-- Opening Marker --
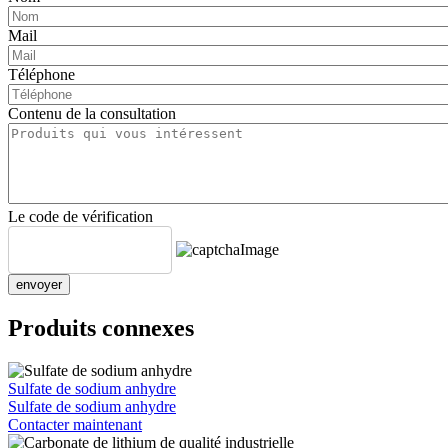
Mail
Téléphone
Contenu de la consultation
Le code de vérification
envoyer
Produits connexes
Sulfate de sodium anhydre
Sulfate de sodium anhydre
Contacter maintenant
-- Closing Marker --
ASSIGNMENT: Output all of the entries once more, word for word, with the images removed.

RESULT OF THIS EXERCISE:
Mail
Téléphone
Contenu de la consultation
Le code de vérification
envoyer
Produits connexes
Sulfate de sodium anhydre
Sulfate de sodium anhydre
Contacter maintenant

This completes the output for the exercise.